Collection entries
◆ ◆ ◆ ◆

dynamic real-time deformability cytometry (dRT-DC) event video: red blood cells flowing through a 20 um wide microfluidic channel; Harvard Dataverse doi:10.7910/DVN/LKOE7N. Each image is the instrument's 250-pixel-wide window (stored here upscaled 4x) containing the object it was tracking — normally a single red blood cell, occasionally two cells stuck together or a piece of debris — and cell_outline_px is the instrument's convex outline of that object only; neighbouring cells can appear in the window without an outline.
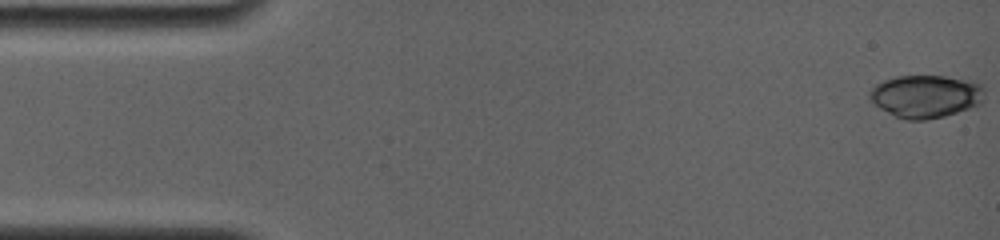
{"species": "common noctule bat (a hibernating species)", "species_latin": "Nyctalus noctula", "temperature_condition": "room temperature", "stored_images_in_passage": 10, "camera_frame_rate_fps": 4000, "um_per_image_px": 0.085, "animal": {"sex": "female", "body_mass_g": 19.0, "forearm_length_mm": 56.7}, "frame": {"image": 1, "passage_image": 1, "time_ms": 0.0, "image_size_px": [1000, 240], "cell_outline_px": [[984, 88], [980, 100], [976, 104], [968, 108], [944, 116], [928, 120], [904, 120], [880, 108], [868, 96], [868, 92], [876, 84], [884, 80], [896, 76], [944, 76], [980, 84]], "centroid_in_image_um": [78.61, 8.19], "position_along_channel_um": 6.4, "area_um2": 28.03}}
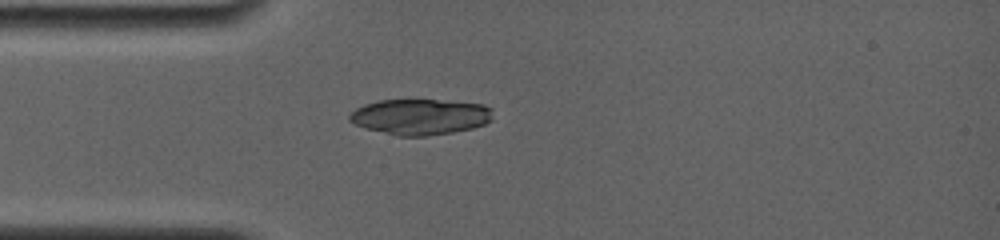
{"frame": {"image": 2, "passage_image": 9, "time_ms": 4.25, "image_size_px": [1000, 240], "cell_outline_px": [[492, 120], [484, 124], [472, 128], [452, 132], [424, 136], [396, 136], [364, 128], [348, 120], [348, 116], [356, 108], [364, 104], [380, 100], [436, 100], [484, 104], [492, 108]], "centroid_in_image_um": [35.71, 9.93], "position_along_channel_um": 49.3, "area_um2": 29.88}}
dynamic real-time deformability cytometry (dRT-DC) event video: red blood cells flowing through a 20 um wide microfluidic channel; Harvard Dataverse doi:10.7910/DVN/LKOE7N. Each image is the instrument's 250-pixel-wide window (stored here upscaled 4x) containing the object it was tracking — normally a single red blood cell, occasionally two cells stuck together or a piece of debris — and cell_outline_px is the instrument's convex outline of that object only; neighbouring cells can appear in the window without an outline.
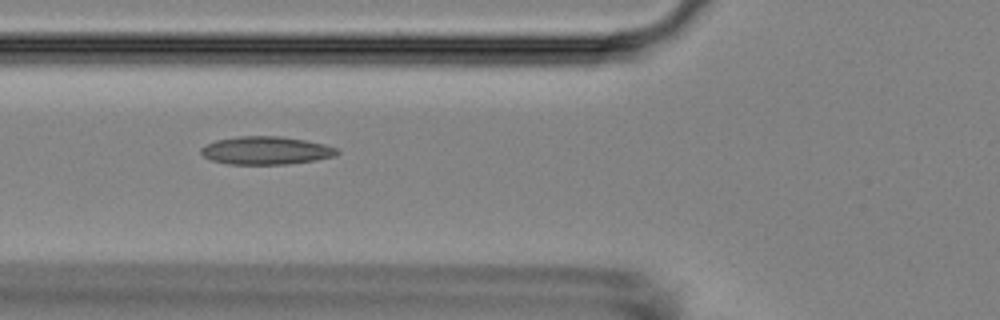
{"species": "Egyptian fruit bat (a non-hibernating species)", "species_latin": "Rousettus aegyptiacus", "temperature_condition": "room temperature", "stored_images_in_passage": 4, "camera_frame_rate_fps": 3000, "um_per_image_px": 0.085, "animal": {"sex": "female"}, "frame": {"image": 1, "passage_image": 3, "time_ms": 2.333, "image_size_px": [1000, 320], "cell_outline_px": [[340, 152], [336, 156], [312, 160], [284, 164], [228, 164], [212, 160], [204, 156], [200, 152], [200, 148], [216, 140], [236, 136], [280, 136], [304, 140], [324, 144], [336, 148]], "centroid_in_image_um": [22.59, 12.78], "position_along_channel_um": 103.2, "area_um2": 22.02}}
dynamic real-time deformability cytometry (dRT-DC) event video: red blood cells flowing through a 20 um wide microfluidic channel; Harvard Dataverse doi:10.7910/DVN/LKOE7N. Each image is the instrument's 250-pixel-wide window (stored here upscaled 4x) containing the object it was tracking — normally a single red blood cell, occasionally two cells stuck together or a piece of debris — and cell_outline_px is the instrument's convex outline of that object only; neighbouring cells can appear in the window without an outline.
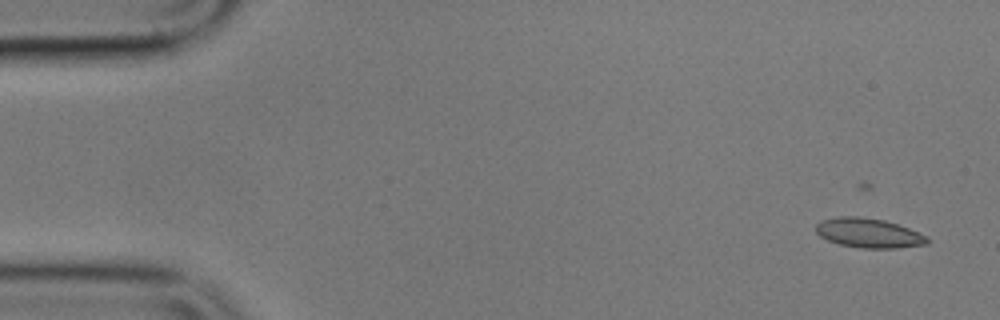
{"species": "common noctule bat (a hibernating species)", "species_latin": "Nyctalus noctula", "temperature_condition": "cold", "stored_images_in_passage": 5, "camera_frame_rate_fps": 3000, "um_per_image_px": 0.085, "animal": {"sex": "male", "body_mass_g": 17.9}, "frame": {"image": 1, "passage_image": 2, "time_ms": 1.333, "image_size_px": [1000, 320], "cell_outline_px": [[932, 240], [928, 244], [896, 248], [860, 248], [840, 244], [828, 240], [820, 236], [816, 232], [816, 224], [820, 220], [840, 216], [860, 216], [884, 220], [908, 228], [928, 236]], "centroid_in_image_um": [73.85, 19.8], "position_along_channel_um": 11.1, "area_um2": 19.25}}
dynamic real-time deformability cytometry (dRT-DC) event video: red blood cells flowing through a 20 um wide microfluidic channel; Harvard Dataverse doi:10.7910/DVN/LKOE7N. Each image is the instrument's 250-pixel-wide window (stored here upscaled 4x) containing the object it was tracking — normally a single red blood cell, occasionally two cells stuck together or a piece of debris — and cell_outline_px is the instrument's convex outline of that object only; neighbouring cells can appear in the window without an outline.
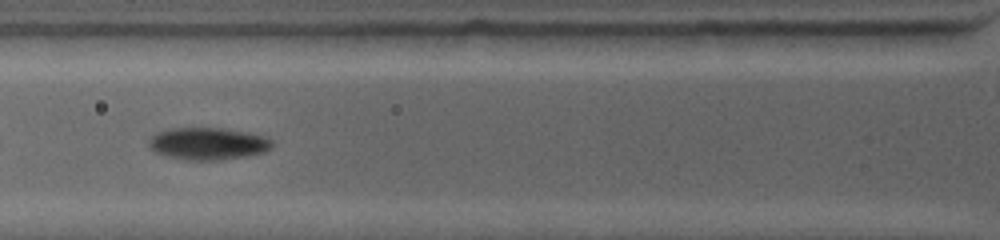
{"species": "common noctule bat (a hibernating species)", "species_latin": "Nyctalus noctula", "temperature_condition": "warm", "stored_images_in_passage": 10, "camera_frame_rate_fps": 4500, "um_per_image_px": 0.085, "animal": {"sex": "female", "body_mass_g": 19.0, "forearm_length_mm": 53.3}, "frame": {"image": 1, "passage_image": 4, "time_ms": 2.444, "image_size_px": [1000, 240], "cell_outline_px": [[272, 148], [264, 152], [244, 156], [220, 160], [188, 160], [168, 156], [156, 152], [148, 144], [148, 140], [156, 132], [172, 128], [220, 128], [248, 132], [264, 136], [272, 140]], "centroid_in_image_um": [17.68, 12.2], "position_along_channel_um": 108.1, "area_um2": 23.0}}
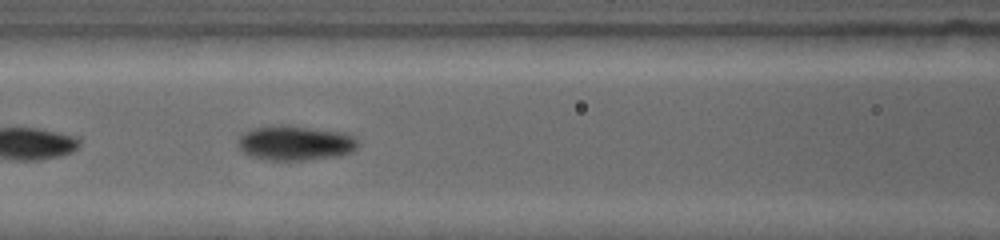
{"frame": {"image": 2, "passage_image": 5, "time_ms": 3.333, "image_size_px": [1000, 240], "cell_outline_px": [[360, 144], [352, 152], [336, 156], [304, 160], [264, 160], [252, 156], [244, 152], [236, 144], [240, 136], [244, 132], [252, 128], [280, 124], [288, 124], [348, 132]], "centroid_in_image_um": [25.11, 12.13], "position_along_channel_um": 141.5, "area_um2": 24.74}}
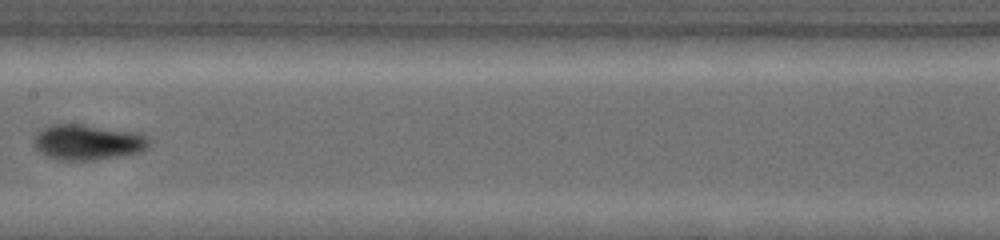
{"frame": {"image": 3, "passage_image": 7, "time_ms": 4.889, "image_size_px": [1000, 240], "cell_outline_px": [[152, 140], [148, 148], [140, 152], [96, 160], [60, 160], [44, 156], [36, 148], [36, 132], [48, 124], [84, 124], [140, 132]], "centroid_in_image_um": [7.5, 12.07], "position_along_channel_um": 199.9, "area_um2": 24.16}}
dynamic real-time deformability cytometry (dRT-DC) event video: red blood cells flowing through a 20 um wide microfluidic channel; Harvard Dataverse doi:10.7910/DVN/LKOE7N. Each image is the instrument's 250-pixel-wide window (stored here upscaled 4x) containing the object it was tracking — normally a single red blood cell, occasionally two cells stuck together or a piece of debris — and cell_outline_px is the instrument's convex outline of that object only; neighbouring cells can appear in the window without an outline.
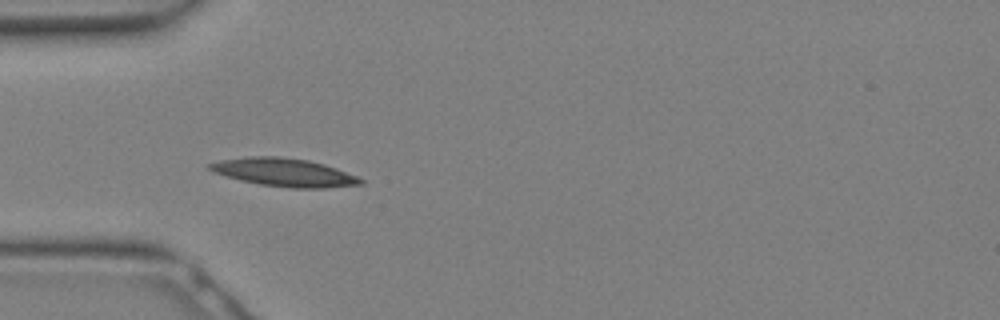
{"species": "Egyptian fruit bat (a non-hibernating species)", "species_latin": "Rousettus aegyptiacus", "temperature_condition": "warm", "stored_images_in_passage": 12, "camera_frame_rate_fps": 3000, "um_per_image_px": 0.085, "animal": {"sex": "female"}, "frame": {"image": 1, "passage_image": 1, "time_ms": 0.0, "image_size_px": [1000, 320], "cell_outline_px": [[364, 184], [328, 188], [292, 188], [260, 184], [240, 180], [212, 172], [208, 168], [208, 164], [220, 160], [248, 156], [280, 156], [308, 160], [324, 164], [336, 168], [356, 176], [364, 180]], "centroid_in_image_um": [24.15, 14.65], "position_along_channel_um": 60.8, "area_um2": 24.8}}
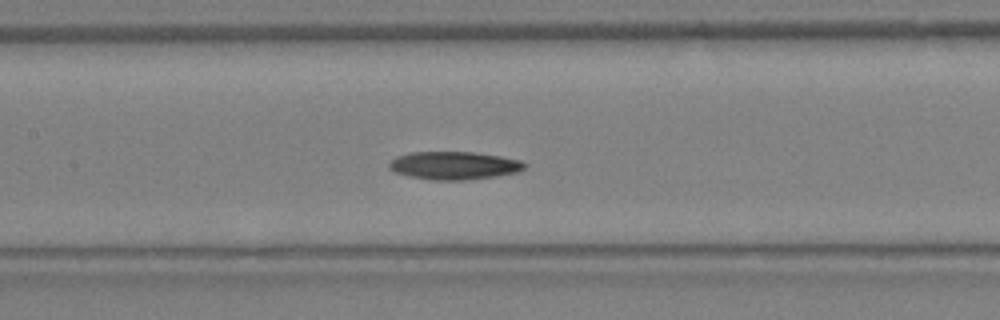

◆ ◆ ◆ ◆

Request: Working from the lines above, reproduce the material exactly and exclude its pictures.

Correct result:
dynamic real-time deformability cytometry (dRT-DC) event video: red blood cells flowing through a 20 um wide microfluidic channel; Harvard Dataverse doi:10.7910/DVN/LKOE7N. Each image is the instrument's 250-pixel-wide window (stored here upscaled 4x) containing the object it was tracking — normally a single red blood cell, occasionally two cells stuck together or a piece of debris — and cell_outline_px is the instrument's convex outline of that object only; neighbouring cells can appear in the window without an outline.
{"species": "common noctule bat (a hibernating species)", "species_latin": "Nyctalus noctula", "temperature_condition": "room temperature", "stored_images_in_passage": 10, "camera_frame_rate_fps": 4000, "um_per_image_px": 0.085, "animal": {"sex": "female", "body_mass_g": 19.0, "forearm_length_mm": 56.7}, "frame": {"image": 1, "passage_image": 1, "time_ms": 0.0, "image_size_px": [1000, 240], "cell_outline_px": [[984, 88], [980, 100], [976, 104], [968, 108], [944, 116], [928, 120], [904, 120], [880, 108], [868, 96], [868, 92], [876, 84], [884, 80], [896, 76], [944, 76], [980, 84]], "centroid_in_image_um": [78.61, 8.19], "position_along_channel_um": 6.4, "area_um2": 28.03}}
{"frame": {"image": 2, "passage_image": 9, "time_ms": 4.25, "image_size_px": [1000, 240], "cell_outline_px": [[492, 120], [484, 124], [472, 128], [452, 132], [424, 136], [396, 136], [364, 128], [348, 120], [348, 116], [356, 108], [364, 104], [380, 100], [436, 100], [484, 104], [492, 108]], "centroid_in_image_um": [35.71, 9.93], "position_along_channel_um": 49.3, "area_um2": 29.88}}
dynamic real-time deformability cytometry (dRT-DC) event video: red blood cells flowing through a 20 um wide microfluidic channel; Harvard Dataverse doi:10.7910/DVN/LKOE7N. Each image is the instrument's 250-pixel-wide window (stored here upscaled 4x) containing the object it was tracking — normally a single red blood cell, occasionally two cells stuck together or a piece of debris — and cell_outline_px is the instrument's convex outline of that object only; neighbouring cells can appear in the window without an outline.
{"species": "Egyptian fruit bat (a non-hibernating species)", "species_latin": "Rousettus aegyptiacus", "temperature_condition": "room temperature", "stored_images_in_passage": 4, "camera_frame_rate_fps": 3000, "um_per_image_px": 0.085, "animal": {"sex": "female"}, "frame": {"image": 1, "passage_image": 3, "time_ms": 2.333, "image_size_px": [1000, 320], "cell_outline_px": [[340, 152], [336, 156], [312, 160], [284, 164], [228, 164], [212, 160], [204, 156], [200, 152], [200, 148], [216, 140], [236, 136], [280, 136], [304, 140], [324, 144], [336, 148]], "centroid_in_image_um": [22.59, 12.78], "position_along_channel_um": 103.2, "area_um2": 22.02}}
dynamic real-time deformability cytometry (dRT-DC) event video: red blood cells flowing through a 20 um wide microfluidic channel; Harvard Dataverse doi:10.7910/DVN/LKOE7N. Each image is the instrument's 250-pixel-wide window (stored here upscaled 4x) containing the object it was tracking — normally a single red blood cell, occasionally two cells stuck together or a piece of debris — and cell_outline_px is the instrument's convex outline of that object only; neighbouring cells can appear in the window without an outline.
{"species": "common noctule bat (a hibernating species)", "species_latin": "Nyctalus noctula", "temperature_condition": "cold", "stored_images_in_passage": 5, "camera_frame_rate_fps": 3000, "um_per_image_px": 0.085, "animal": {"sex": "male", "body_mass_g": 17.9}, "frame": {"image": 1, "passage_image": 2, "time_ms": 1.333, "image_size_px": [1000, 320], "cell_outline_px": [[932, 240], [928, 244], [896, 248], [860, 248], [840, 244], [828, 240], [820, 236], [816, 232], [816, 224], [820, 220], [840, 216], [860, 216], [884, 220], [908, 228], [928, 236]], "centroid_in_image_um": [73.85, 19.8], "position_along_channel_um": 11.1, "area_um2": 19.25}}
dynamic real-time deformability cytometry (dRT-DC) event video: red blood cells flowing through a 20 um wide microfluidic channel; Harvard Dataverse doi:10.7910/DVN/LKOE7N. Each image is the instrument's 250-pixel-wide window (stored here upscaled 4x) containing the object it was tracking — normally a single red blood cell, occasionally two cells stuck together or a piece of debris — and cell_outline_px is the instrument's convex outline of that object only; neighbouring cells can appear in the window without an outline.
{"species": "common noctule bat (a hibernating species)", "species_latin": "Nyctalus noctula", "temperature_condition": "warm", "stored_images_in_passage": 10, "camera_frame_rate_fps": 4500, "um_per_image_px": 0.085, "animal": {"sex": "female", "body_mass_g": 19.0, "forearm_length_mm": 53.3}, "frame": {"image": 1, "passage_image": 4, "time_ms": 2.444, "image_size_px": [1000, 240], "cell_outline_px": [[272, 148], [264, 152], [244, 156], [220, 160], [188, 160], [168, 156], [156, 152], [148, 144], [148, 140], [156, 132], [172, 128], [220, 128], [248, 132], [264, 136], [272, 140]], "centroid_in_image_um": [17.68, 12.2], "position_along_channel_um": 108.1, "area_um2": 23.0}}
{"frame": {"image": 2, "passage_image": 5, "time_ms": 3.333, "image_size_px": [1000, 240], "cell_outline_px": [[360, 144], [352, 152], [336, 156], [304, 160], [264, 160], [252, 156], [244, 152], [236, 144], [240, 136], [244, 132], [252, 128], [280, 124], [288, 124], [348, 132]], "centroid_in_image_um": [25.11, 12.13], "position_along_channel_um": 141.5, "area_um2": 24.74}}
{"frame": {"image": 3, "passage_image": 7, "time_ms": 4.889, "image_size_px": [1000, 240], "cell_outline_px": [[152, 140], [148, 148], [140, 152], [96, 160], [60, 160], [44, 156], [36, 148], [36, 132], [48, 124], [84, 124], [140, 132]], "centroid_in_image_um": [7.5, 12.07], "position_along_channel_um": 199.9, "area_um2": 24.16}}
dynamic real-time deformability cytometry (dRT-DC) event video: red blood cells flowing through a 20 um wide microfluidic channel; Harvard Dataverse doi:10.7910/DVN/LKOE7N. Each image is the instrument's 250-pixel-wide window (stored here upscaled 4x) containing the object it was tracking — normally a single red blood cell, occasionally two cells stuck together or a piece of debris — and cell_outline_px is the instrument's convex outline of that object only; neighbouring cells can appear in the window without an outline.
{"species": "Egyptian fruit bat (a non-hibernating species)", "species_latin": "Rousettus aegyptiacus", "temperature_condition": "warm", "stored_images_in_passage": 12, "camera_frame_rate_fps": 3000, "um_per_image_px": 0.085, "animal": {"sex": "female"}, "frame": {"image": 1, "passage_image": 1, "time_ms": 0.0, "image_size_px": [1000, 320], "cell_outline_px": [[364, 184], [328, 188], [292, 188], [260, 184], [240, 180], [212, 172], [208, 168], [208, 164], [220, 160], [248, 156], [280, 156], [308, 160], [324, 164], [336, 168], [356, 176], [364, 180]], "centroid_in_image_um": [24.15, 14.65], "position_along_channel_um": 60.8, "area_um2": 24.8}}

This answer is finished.